3 ways to improve your apprentice job advert

There’s a saying in recruitment: great job adverts attract great talent.

Writing an advert for your apprenticeship vacancies can be a time-consuming process, so it’s important that you get it right first-time and attract the right kinds of people straight away.

There’s a lot of competition for talent out there, so here are our top 3 tips for constructing the perfect job listing.

Keep it simple

The first thing you need to do is to keep your job advert as short and concise as possible.

There’s a lot to say when it comes to explaining a particular role, but it’s imperative that you find a way to simplify down your advert to its most core principles.

You should mention the skills required for the job, the salary and benefits, and where you can apply. Any other information should be carefully considered for it’s overall value to the advertisement.

If it’s not adding significant value, cut it out. (Or link out to further information on your career page or hub).

The rule of three

A good way to keep your adverts short and simple (and obey rule 1), is to use something called the ‘rule of three’.

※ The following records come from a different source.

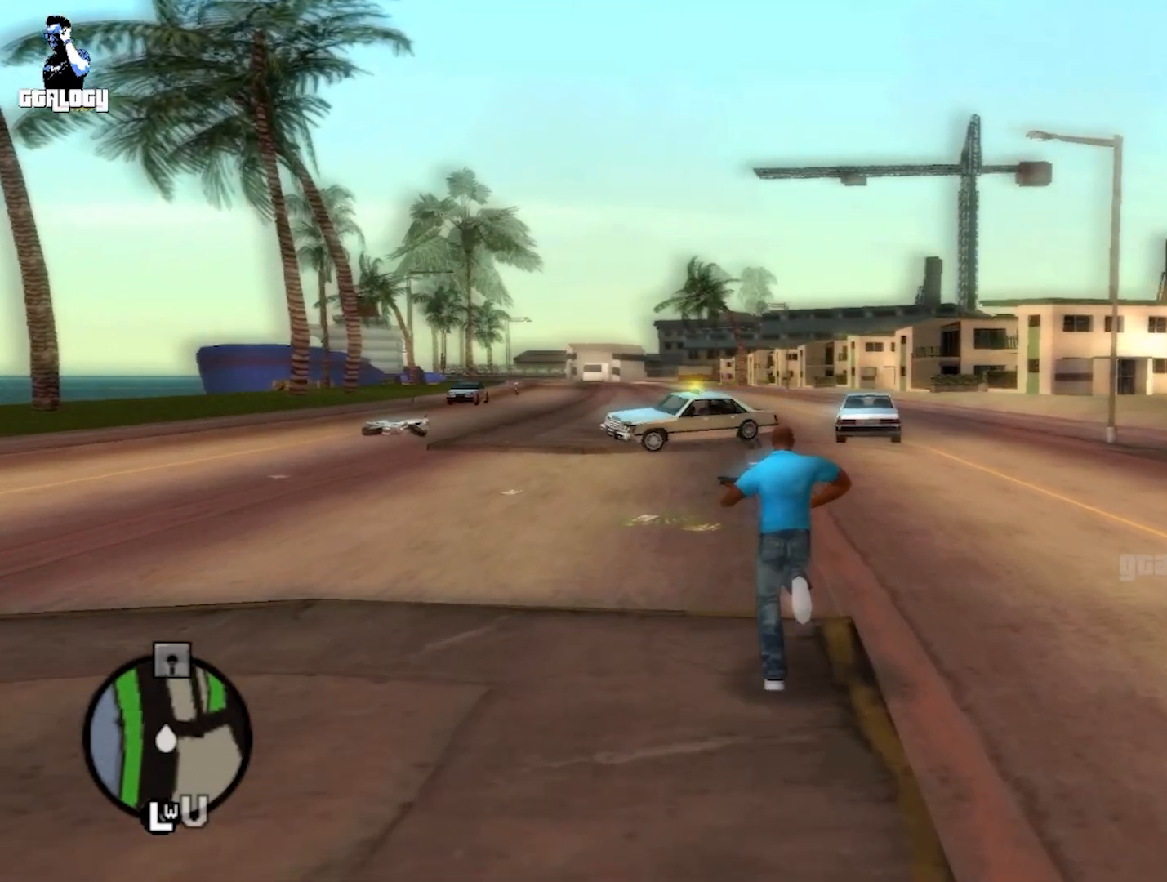
{"buttons": [], "left_stick": "up", "right_stick": "center", "events": []}
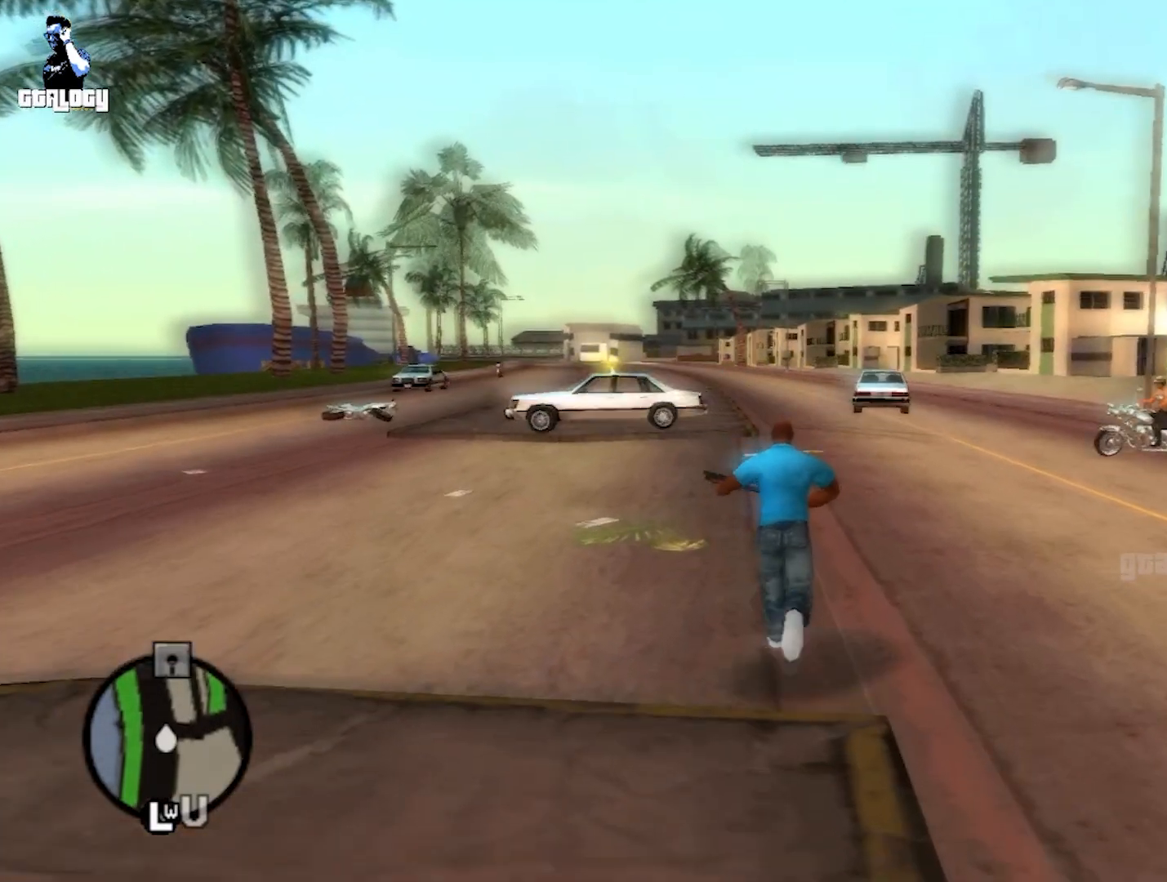
{"buttons": [], "left_stick": "up", "right_stick": "center", "events": []}
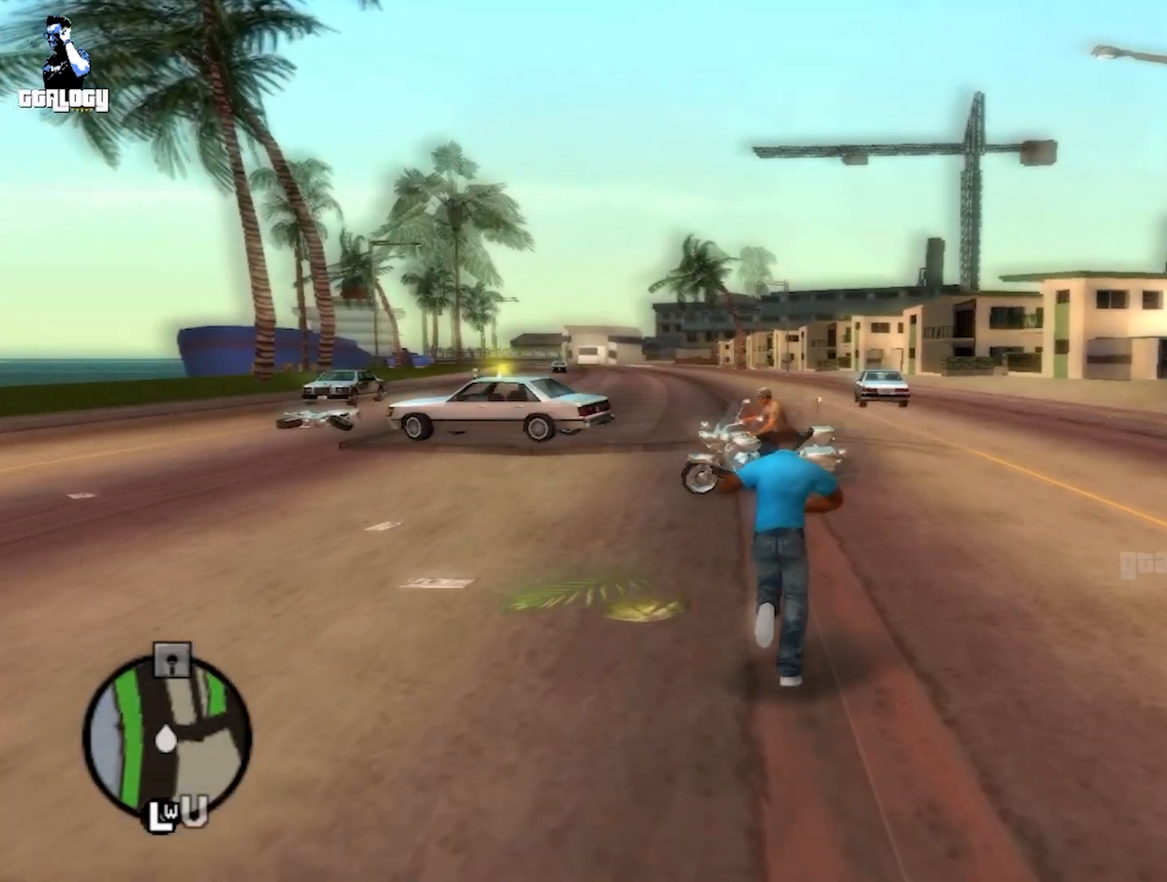
{"buttons": [], "left_stick": "up", "right_stick": "left", "events": [[500, "right_stick", "left"]]}
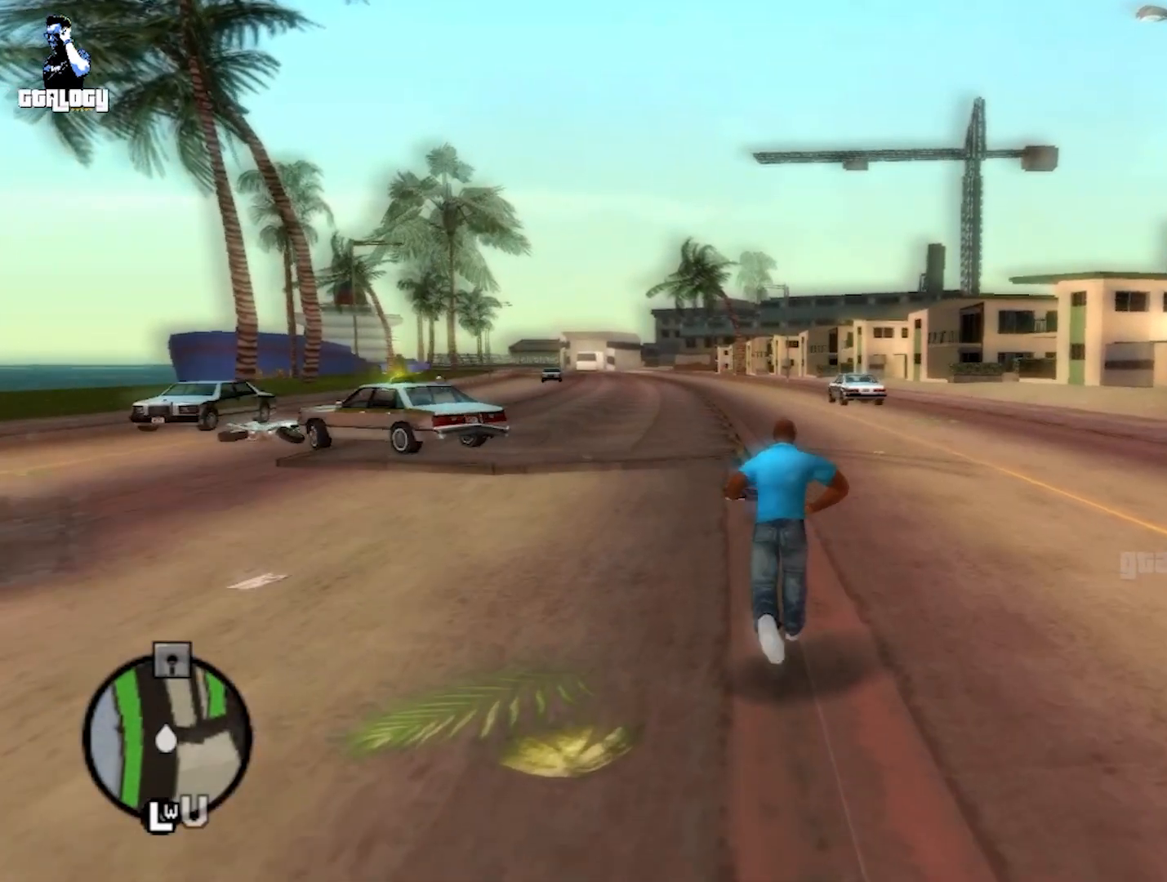
{"buttons": [], "left_stick": "up", "right_stick": "center", "events": [[250, "right_stick", "center"]]}
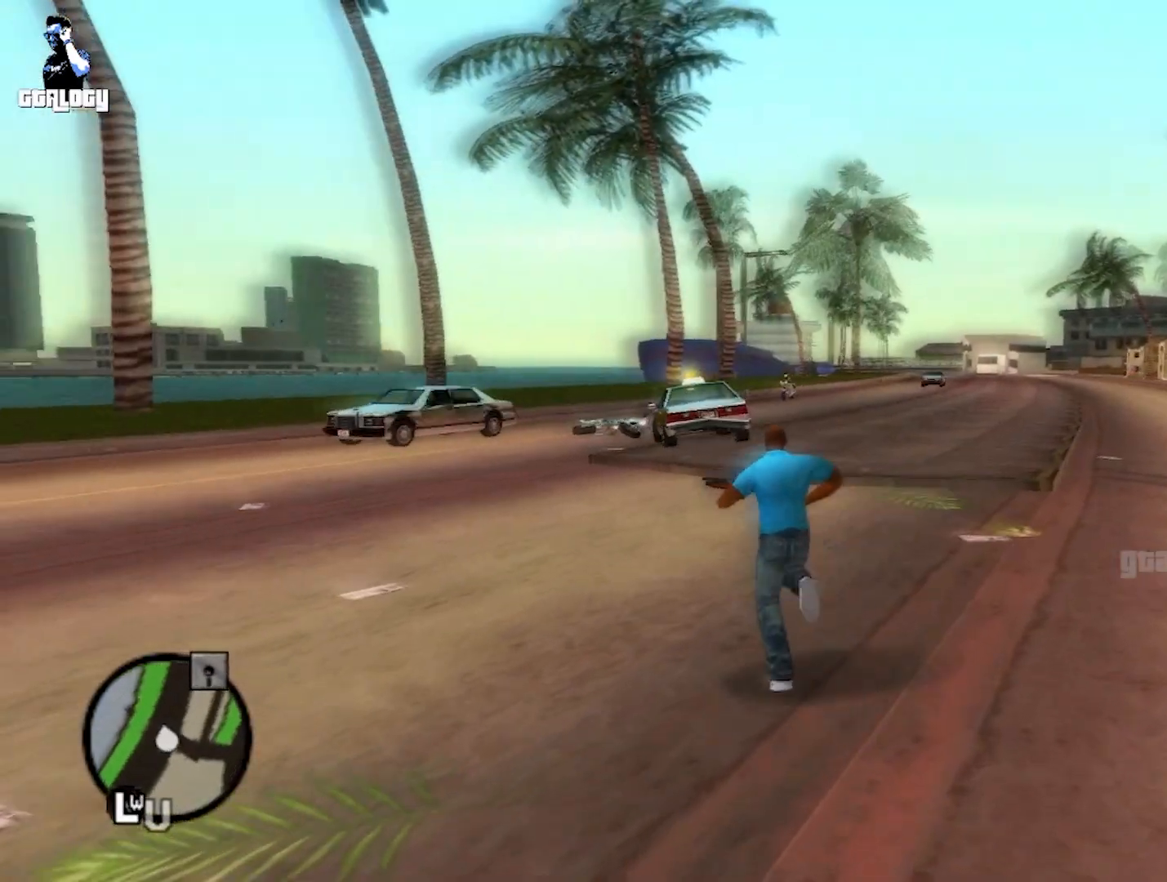
{"buttons": [], "left_stick": "up", "right_stick": "center", "events": []}
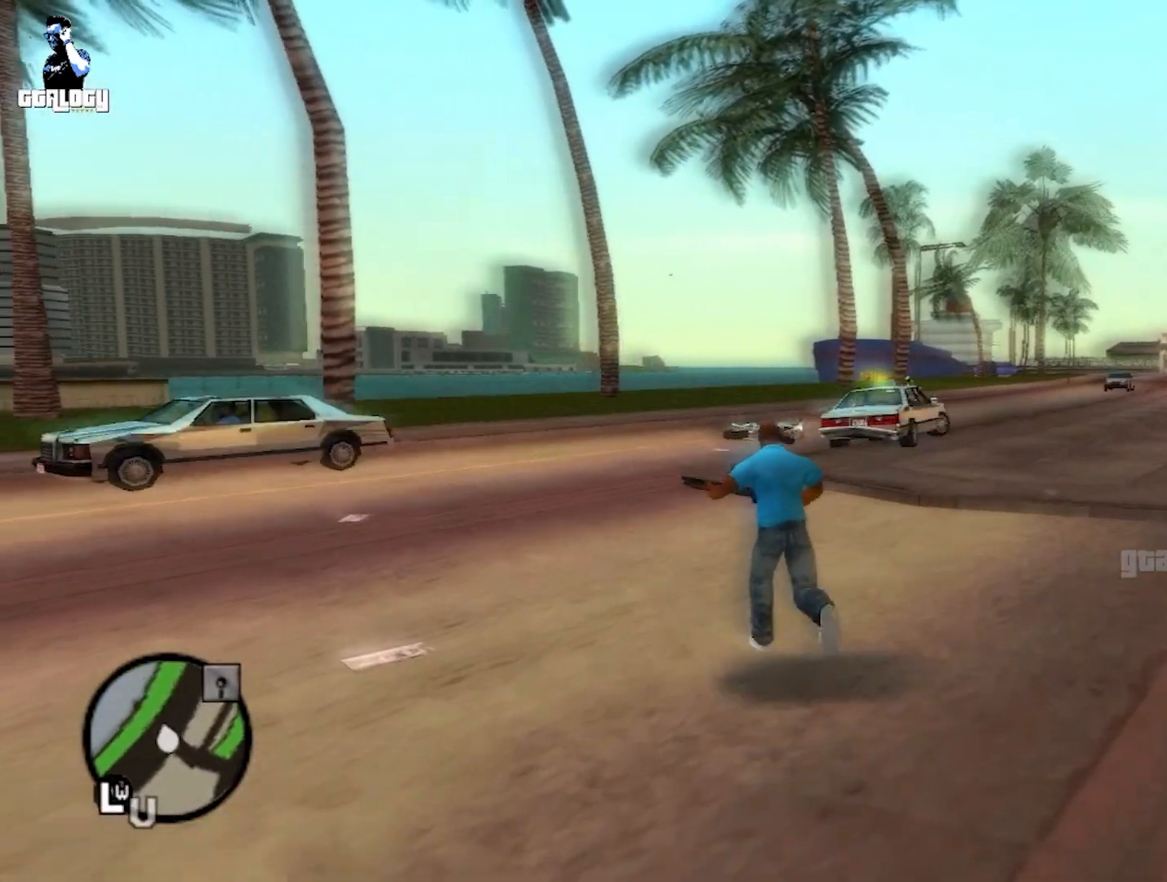
{"buttons": [], "left_stick": "up", "right_stick": "center", "events": []}
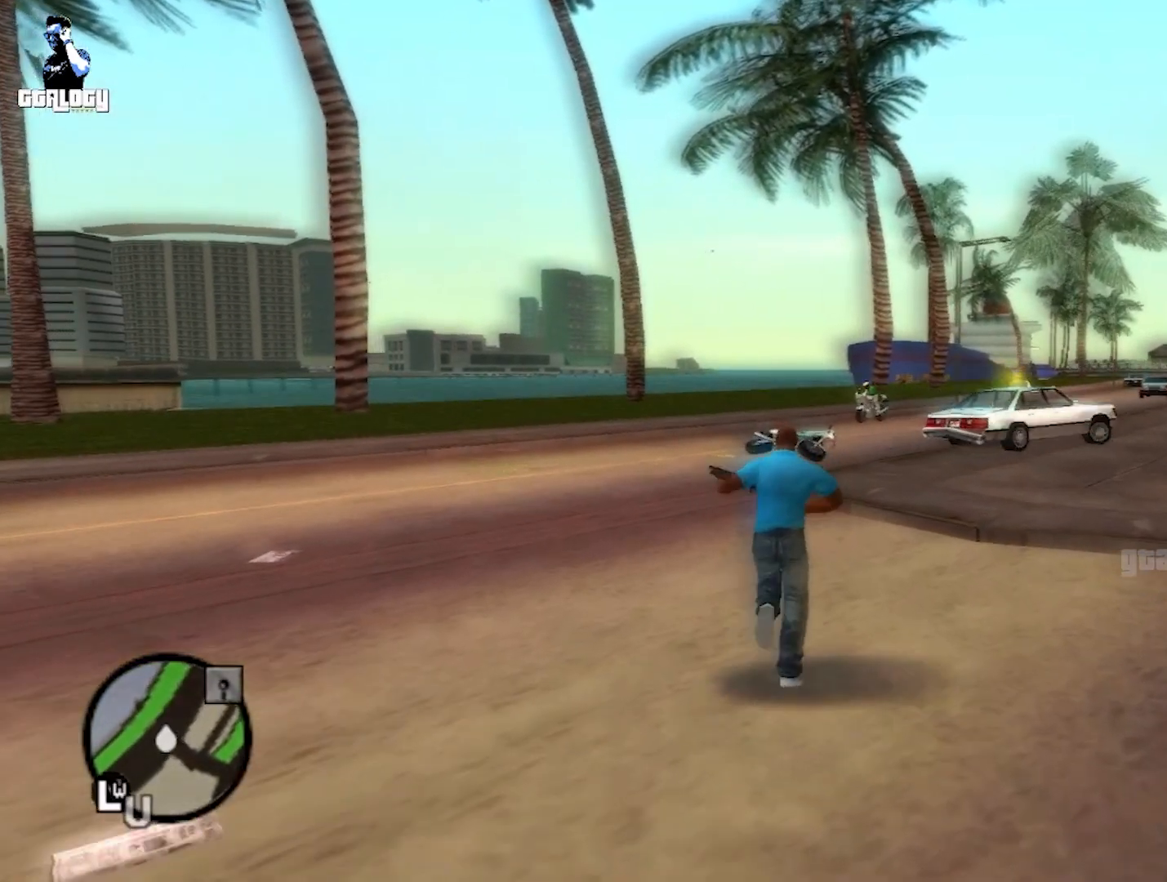
{"buttons": [], "left_stick": "up", "right_stick": "center", "events": []}
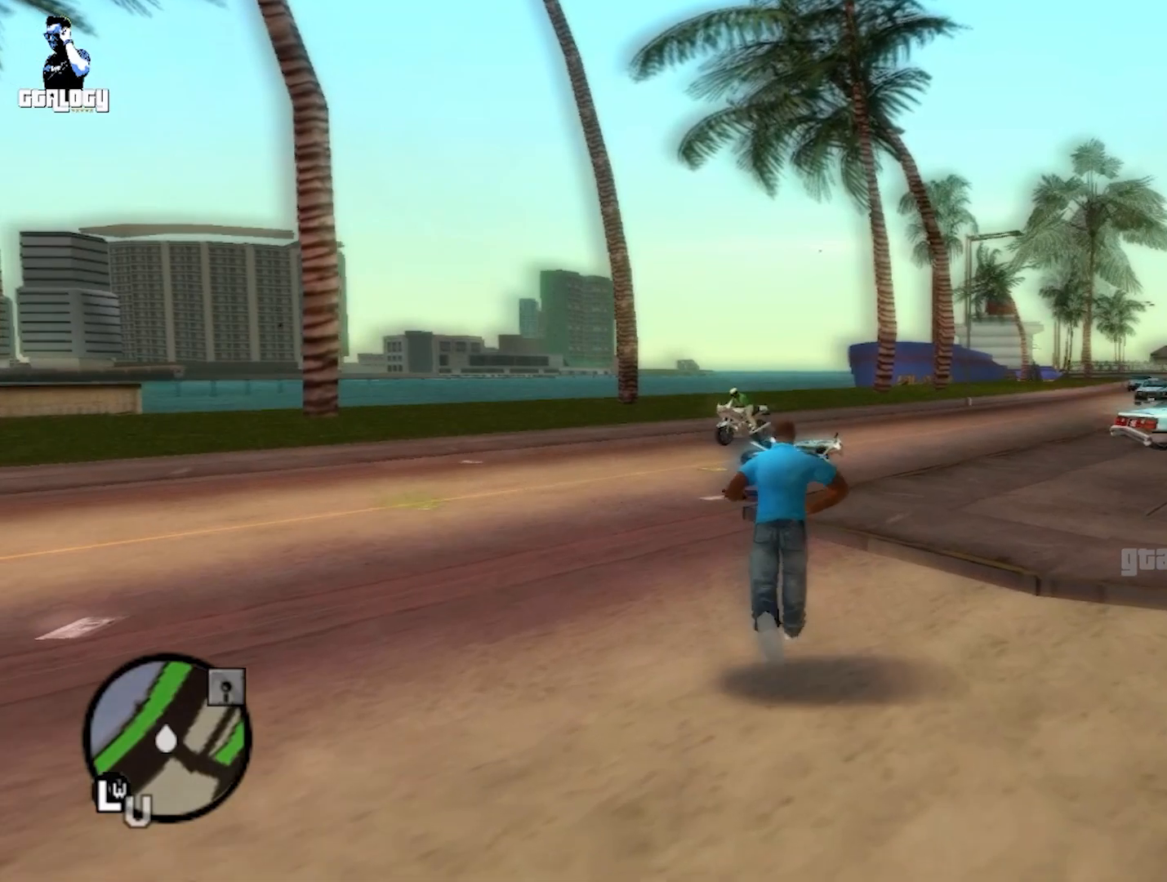
{"buttons": [], "left_stick": "up", "right_stick": "center", "events": []}
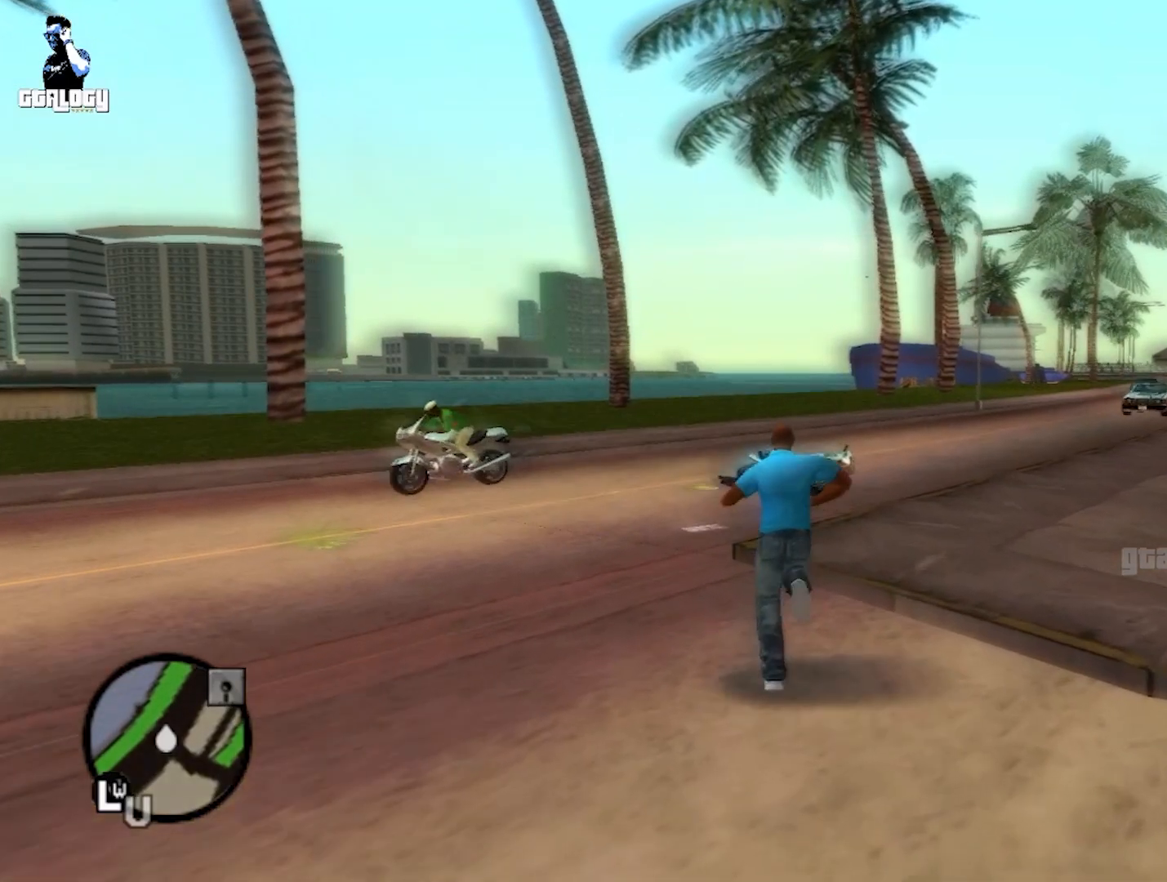
{"buttons": [], "left_stick": "up", "right_stick": "center", "events": []}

This means condensing the entire job role down to 3 key qualities and focussing on these skills or attributes. Not only is this a great exercise for keeping job advert short, but it also helps you to better visualise your ideal candidates and the must-have skills they possess.

At apprentice level, any role should be applicable to the rule of three, so think about your needs for each position and start applying some priorities.

Neutral Language

Using neutral language is incredibly important in job advertisements.

Studies have shown that the type of language that is used in job adverts will have an adverse effect on the types of people who will apply for a particular role.

You must think very carefully about the traits and stereotypes you are conveying in the way you write, as they are usually a product of unconscious bias. That means we don’t even know we are doing them!

To quote Harvard Universities Gender Action Portal:

words such as competitive, dominant or leader are associated with male stereotypes, while words such as support, understand and interpersonal are associated with female stereotypes. Including gendered words in job advertisements could make the position seem less appealing to a certain gender, thereby limiting the applicant pool for these jobs.’

Bonus tip

OK. We know we said three tips, but this one is a bonus.

Be as open, honest and transparent as you possibly can in your job adverts. It will save you a lot of time in the entire recruitment process.

This rule applies from apprentices to executives and everywhere in between. People appreciate authenticity, and a simple thing like sharing the salary, can help you stand out as a progressive and fair employer from the get-go.